Laurent Nuñez a choisi ses mots avec soin, mais le message est sans ambiguïté. Interrogé par Le Parisien, il a reconnu que la méthode de confrontation, privilégiée jusqu’ici, a conduit dans une impasse. « Ceux qui font croire aux Français que le bras de fer et la méthode brutale sont la seule solution se trompent. » Derrière cette formule, le ministre adresse un constat lucide : la diplomatie de la tension a échoué, coupant les canaux de coopération avec Alger.
« Le canal est totalement coupé aujourd’hui », admet-il, regrettant que la France se soit privée d’un partenaire essentiel en matière de sécurité, de lutte antiterroriste et de contrôle migratoire. « Pour un ministre de l’Intérieur, c’est un problème, un gros problème. » Le constat est clair : la stratégie d’affrontement, censée imposer une fermeté politique, n’a produit que l’isolement. Nuñez entend y mettre fin.
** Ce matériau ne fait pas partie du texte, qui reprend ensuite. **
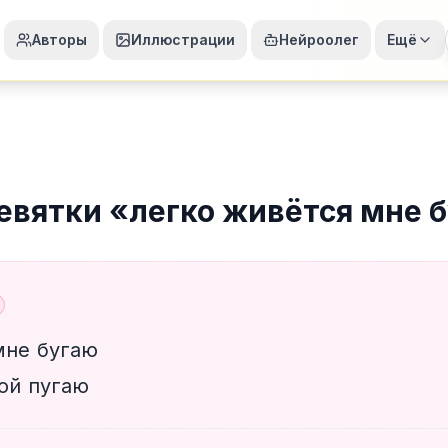
Авторы
Иллюстрации
Нейроолег
Ещё
евятки
«
легко живётся мне 
мне бугаю
бой пугаю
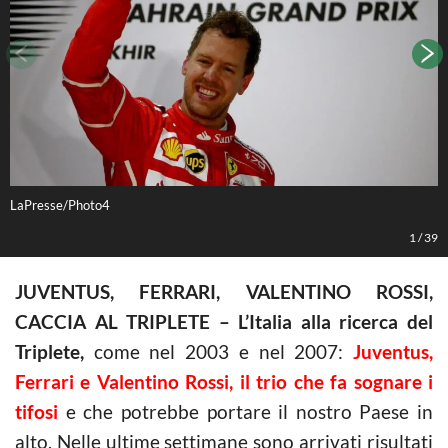
LaPresse/Photo4
L
1
/
39
JUVENTUS, FERRARI, VALENTINO ROSSI,
CACCIA AL TRIPLETE – L’Italia alla ricerca del
Triplete,
come nel 2003 e nel 2007:
Juventus,
Ferrari e Valentino Rossi, il trio che fa sognare i
tifosi
e che potrebbe portare il nostro Paese in
alto. Nelle ultime settimane sono arrivati risultati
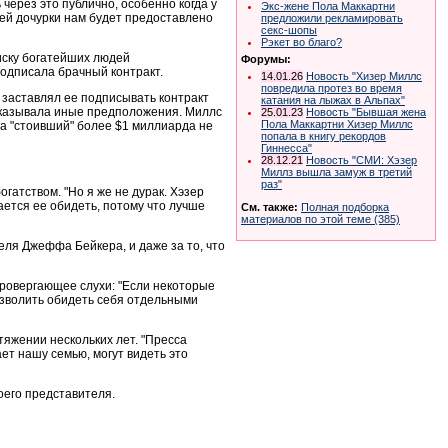
через это публично, особенно когда у
Экс-жене Пола Маккартни
шей дочурки нам будет предоставлено
предложили рекламировать
секс-шопы
Рэкет во благо?
иску богатейших людей
Форумы:
подписала брачный контракт.
14.01.26
Новость "Хизер Миллс
повредила протез во время
е заставлял ее подписывать контракт
катания на лыжах в Альпах"
ысказывала иные предположения. Миллс
25.01.23
Новость "Бывшая жена
Пола Маккартни Хизер Миллс
да "стоивший" более $1 миллиарда не
попала в книгу рекордов
Гиннесса"
28.12.21
Новость "СМИ: Хэзер
Миллз вышла замуж в третий
раз"
огатством. "Но я же не дурак. Хэзер
ается ее обидеть, потому что лучше
См. также:
Полная подборка
материалов по этой теме (385)
еля Джеффа Бейкера, и даже за то, что
провергающее слухи: "Если некоторые
позволить обидеть себя отдельными
тяжении нескольких лет. "Пресса
ает нашу семью, могут видеть это
оего представителя.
Reprendre le dialogue, restaurer la confiance
Dans la même interview, le ministre évoque une « reprise de contact » avec son homologue algérien, signe tangible d’un dégel diplomatique. Ce retour au dialogue, explique-t-il, repose sur le « respect mutuel » et la recherche de « résultats concrets ». À rebours du registre autoritaire qui avait marqué la période précédente, Nuñez assume une approche pragmatique : rétablir la communication, rouvrir les dossiers sécuritaires, réinstaurer les échanges d’informations.
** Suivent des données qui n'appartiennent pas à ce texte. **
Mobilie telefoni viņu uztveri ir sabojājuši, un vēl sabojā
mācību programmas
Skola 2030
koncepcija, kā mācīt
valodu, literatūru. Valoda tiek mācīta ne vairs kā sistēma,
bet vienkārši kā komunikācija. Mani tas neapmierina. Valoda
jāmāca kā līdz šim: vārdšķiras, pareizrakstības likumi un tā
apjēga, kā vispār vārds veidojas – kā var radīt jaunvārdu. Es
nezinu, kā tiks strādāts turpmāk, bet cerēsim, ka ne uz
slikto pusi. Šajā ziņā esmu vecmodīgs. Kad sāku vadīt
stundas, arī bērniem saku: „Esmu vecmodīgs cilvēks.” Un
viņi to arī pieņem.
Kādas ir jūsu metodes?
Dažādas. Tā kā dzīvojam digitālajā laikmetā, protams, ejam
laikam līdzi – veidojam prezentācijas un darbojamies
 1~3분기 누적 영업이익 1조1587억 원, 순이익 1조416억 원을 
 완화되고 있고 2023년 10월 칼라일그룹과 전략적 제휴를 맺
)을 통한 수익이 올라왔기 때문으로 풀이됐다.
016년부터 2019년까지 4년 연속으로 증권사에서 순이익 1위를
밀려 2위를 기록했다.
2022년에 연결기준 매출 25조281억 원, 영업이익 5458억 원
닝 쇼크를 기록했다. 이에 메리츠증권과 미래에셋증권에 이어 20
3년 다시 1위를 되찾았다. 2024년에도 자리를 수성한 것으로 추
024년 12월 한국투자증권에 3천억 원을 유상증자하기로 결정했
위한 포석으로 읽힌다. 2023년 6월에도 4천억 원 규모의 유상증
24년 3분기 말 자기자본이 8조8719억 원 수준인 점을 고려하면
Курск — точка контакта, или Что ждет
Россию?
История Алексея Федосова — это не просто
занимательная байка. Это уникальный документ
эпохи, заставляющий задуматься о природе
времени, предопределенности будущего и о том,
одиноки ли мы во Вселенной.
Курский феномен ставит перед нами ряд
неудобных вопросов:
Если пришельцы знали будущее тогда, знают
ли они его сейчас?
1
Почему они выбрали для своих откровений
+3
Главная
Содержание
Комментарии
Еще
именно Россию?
Pour Paris, ce changement de méthode répond à une urgence : celle de reconstruire la coopération opérationnelle avec Alger. Les services de renseignement, la police et la justice françaises savent combien la coordination avec leurs homologues algériens demeure essentielle pour endiguer les trafics et prévenir les menaces transnationales.
Là où Bruno Retailleau parlait d’« exigence » et de « rapport de force », Laurent Nuñez choisit désormais le langage du réalisme. « La coupure totale n’a rien réglé », insiste-t-il. Le ministre revendique une rupture de style : moins d’agressivité, plus de diplomatie.
Une inflexion stratégique pour la France
Ce virage dépasse la simple question migratoire. Il traduit une réorientation de la politique française vis-à-vis du Maghreb, dans un contexte où la compétition d’influence s’intensifie. En réaffirmant que « l’Algérie reste un partenaire incontournable », Nuñez repositionne la France sur le terrain du dialogue stratégique. L’idée est claire : la stabilité régionale, la gestion des flux migratoires et la sécurité commune nécessitent une coopération apaisée.
Ce changement de ton, après des mois de crispation, apparaît comme une nécessité plus que comme un choix. L’ère du bras de fer a montré ses limites. En prônant l’écoute et la concertation, le ministre veut renouer avec une diplomatie de confiance, tournée vers l’efficacité et le respect mutuel.
Laurent Nuñez parie sur la raison plutôt que sur la tension. Pour Paris, c’est le seul chemin possible pour restaurer une relation franco-algérienne stratégique, fondée sur la coopération et non plus sur l’affrontement.